The important thing was that with Aylward around, they had someone who really understood this business; for starters, he could make the bows, and their strings, and the arrows. In the long run, that would be very important. The machine-made fiberglass sporting toys hadn’t stopped working the way guns had, but the prying roots of vine and tree had already begun their reconquest of factories and cities. In a generation those wastelands of concrete and asphalt would be home to owl and fox and badger, not men.
Dennis had made them all quivers, and waterproof waxed-leather cases for the bows that clipped alongside them; she reached back and sli
d hers home. She was wearing a brigandine now as well, like the one that had saved Sam Aylward from the crossbow bolt meant for her; the jack was hot even in the mild April air, and weighed twenty-five pounds. When you added in the sword and dagger and buckler-the latter was a little steel shield about the size and shape of a soup plate-it took a good deal of getting used to.
Which is why I’m wearing it, she thought glumly. To get used to moving in it.
Unlike most of the Mackenzies, she didn’t see all this as a combination RenFaire and holiday, despite the moon-and-antlers design on the breast of all the jacks.
It’s not like Society gear. It’s real and I hate the necessity. Fate throws us all into the soup, and we’re still killing each other.
She watched the shooting for a while; Aylward was a good teacher, firm but calm and endlessly patient. At last he looked up at the sun and spoke: “Break for dinner!”
Juniper suppressed a smile; the man had some old-fashioned turns of phrase. A clatter continued when all else fell quiet. Chuck Barstow was sparring with the two young men who’d come in with his brother, Vince Torelli and Steve Matucheck. Sword-and-buckler work was an active style, and they were leaping and foining in a pattern as acrobatic and pleasing to the eye as a dance.

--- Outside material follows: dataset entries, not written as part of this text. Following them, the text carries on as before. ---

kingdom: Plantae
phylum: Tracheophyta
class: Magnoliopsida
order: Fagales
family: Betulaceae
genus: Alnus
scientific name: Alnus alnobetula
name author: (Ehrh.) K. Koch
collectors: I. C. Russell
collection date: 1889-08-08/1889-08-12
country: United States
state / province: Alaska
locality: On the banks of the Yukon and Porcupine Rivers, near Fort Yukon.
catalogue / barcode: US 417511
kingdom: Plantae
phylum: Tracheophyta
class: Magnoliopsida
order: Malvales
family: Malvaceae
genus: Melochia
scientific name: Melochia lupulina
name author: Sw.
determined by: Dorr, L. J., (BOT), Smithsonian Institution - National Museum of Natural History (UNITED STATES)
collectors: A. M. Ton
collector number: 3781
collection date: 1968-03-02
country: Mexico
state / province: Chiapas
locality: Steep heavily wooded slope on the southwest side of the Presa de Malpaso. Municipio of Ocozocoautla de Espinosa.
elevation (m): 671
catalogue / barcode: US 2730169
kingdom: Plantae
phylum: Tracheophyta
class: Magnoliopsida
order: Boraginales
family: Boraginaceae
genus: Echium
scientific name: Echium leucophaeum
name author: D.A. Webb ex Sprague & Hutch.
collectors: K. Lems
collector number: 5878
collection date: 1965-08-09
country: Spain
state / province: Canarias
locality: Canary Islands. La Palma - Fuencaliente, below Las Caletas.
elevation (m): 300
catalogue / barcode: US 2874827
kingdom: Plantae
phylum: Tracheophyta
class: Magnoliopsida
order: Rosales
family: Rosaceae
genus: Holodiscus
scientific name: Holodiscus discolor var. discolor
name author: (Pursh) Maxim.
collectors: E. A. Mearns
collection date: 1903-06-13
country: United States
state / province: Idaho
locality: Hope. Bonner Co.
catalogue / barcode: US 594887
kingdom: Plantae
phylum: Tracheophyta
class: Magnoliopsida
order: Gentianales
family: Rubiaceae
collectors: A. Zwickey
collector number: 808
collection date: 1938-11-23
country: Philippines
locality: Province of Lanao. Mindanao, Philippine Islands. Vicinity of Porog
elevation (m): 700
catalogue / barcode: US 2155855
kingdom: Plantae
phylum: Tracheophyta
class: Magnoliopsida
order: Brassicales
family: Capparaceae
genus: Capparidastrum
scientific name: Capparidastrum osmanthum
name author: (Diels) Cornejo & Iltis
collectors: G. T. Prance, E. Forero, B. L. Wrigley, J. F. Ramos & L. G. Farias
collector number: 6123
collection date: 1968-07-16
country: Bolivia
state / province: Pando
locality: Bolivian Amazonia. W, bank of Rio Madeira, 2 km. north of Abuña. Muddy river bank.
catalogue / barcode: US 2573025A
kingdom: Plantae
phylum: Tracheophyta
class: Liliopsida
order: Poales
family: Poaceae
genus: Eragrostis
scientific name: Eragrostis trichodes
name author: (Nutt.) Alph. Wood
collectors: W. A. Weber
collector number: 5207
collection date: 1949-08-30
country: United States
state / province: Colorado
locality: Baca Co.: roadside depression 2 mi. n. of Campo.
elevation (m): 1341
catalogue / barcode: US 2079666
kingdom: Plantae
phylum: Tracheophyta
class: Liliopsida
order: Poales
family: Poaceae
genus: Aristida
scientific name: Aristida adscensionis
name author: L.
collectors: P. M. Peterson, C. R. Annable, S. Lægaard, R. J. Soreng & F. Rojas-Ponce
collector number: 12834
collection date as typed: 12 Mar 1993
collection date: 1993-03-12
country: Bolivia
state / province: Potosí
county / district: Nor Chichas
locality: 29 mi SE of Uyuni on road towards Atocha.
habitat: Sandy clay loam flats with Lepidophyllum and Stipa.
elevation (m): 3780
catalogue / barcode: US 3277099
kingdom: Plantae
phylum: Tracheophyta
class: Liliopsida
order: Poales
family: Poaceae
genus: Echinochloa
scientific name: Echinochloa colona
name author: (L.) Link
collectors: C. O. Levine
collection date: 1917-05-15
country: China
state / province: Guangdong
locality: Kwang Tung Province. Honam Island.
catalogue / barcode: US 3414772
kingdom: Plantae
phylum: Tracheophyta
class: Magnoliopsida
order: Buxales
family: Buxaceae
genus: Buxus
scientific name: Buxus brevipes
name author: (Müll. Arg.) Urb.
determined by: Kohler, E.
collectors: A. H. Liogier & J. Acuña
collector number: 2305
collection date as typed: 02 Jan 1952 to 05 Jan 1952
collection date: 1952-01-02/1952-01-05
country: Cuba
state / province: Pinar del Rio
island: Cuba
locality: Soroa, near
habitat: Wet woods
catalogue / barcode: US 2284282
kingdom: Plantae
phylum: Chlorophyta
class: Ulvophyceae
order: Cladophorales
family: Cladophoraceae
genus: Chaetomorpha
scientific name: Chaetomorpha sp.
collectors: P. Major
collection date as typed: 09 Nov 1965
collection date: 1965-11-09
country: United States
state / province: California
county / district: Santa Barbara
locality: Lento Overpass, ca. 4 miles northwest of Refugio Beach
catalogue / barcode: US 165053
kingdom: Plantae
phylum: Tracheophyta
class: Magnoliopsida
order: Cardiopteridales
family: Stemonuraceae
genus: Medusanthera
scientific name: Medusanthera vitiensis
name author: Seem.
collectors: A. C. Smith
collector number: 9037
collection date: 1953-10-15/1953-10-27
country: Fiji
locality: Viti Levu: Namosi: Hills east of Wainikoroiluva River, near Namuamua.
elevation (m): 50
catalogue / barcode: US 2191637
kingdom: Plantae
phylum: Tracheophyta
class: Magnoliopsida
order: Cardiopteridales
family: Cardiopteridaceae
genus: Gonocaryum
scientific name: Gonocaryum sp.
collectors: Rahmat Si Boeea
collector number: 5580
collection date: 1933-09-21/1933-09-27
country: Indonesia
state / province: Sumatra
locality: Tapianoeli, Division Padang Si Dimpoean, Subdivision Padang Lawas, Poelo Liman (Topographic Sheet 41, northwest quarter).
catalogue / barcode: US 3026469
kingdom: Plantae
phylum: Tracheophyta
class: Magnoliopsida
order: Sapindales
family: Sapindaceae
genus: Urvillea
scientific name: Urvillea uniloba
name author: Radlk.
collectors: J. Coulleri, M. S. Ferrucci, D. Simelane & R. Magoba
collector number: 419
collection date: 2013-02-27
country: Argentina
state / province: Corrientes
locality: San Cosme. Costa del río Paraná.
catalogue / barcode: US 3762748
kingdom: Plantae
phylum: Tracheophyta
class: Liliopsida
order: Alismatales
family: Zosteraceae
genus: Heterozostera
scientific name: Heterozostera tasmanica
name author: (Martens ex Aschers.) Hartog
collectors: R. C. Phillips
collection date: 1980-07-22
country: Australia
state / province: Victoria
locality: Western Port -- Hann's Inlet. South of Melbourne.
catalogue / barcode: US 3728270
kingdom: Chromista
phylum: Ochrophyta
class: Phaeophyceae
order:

She’d never felt a desire to join in when she was busking at Society events, but it looked pretty; now that she’d done a fair bit with the other neophytes, she could even say it was fun in an active sort of way.
If you can forget what happens when it’s done with edged metal rather than padded sticks.
Chuck jerked back from the waist to dodge a strike, then leapt to let the other sword pass beneath his boots. His buckler banged down on Vince’s helmet; the blow was pulled, but it still gave a solid bonging thump that sent the younger man down clutching at his head. In the same instant he caught Steve’s sword-blow with his own, locked the guards, put a foot behind his opponent’s leg and threw him staggering backward with a twist of shoulder and hips. A lizard-swift thrust followed, leaving Steve white with shock as the blunt wooden point tapped him on the base of the throat.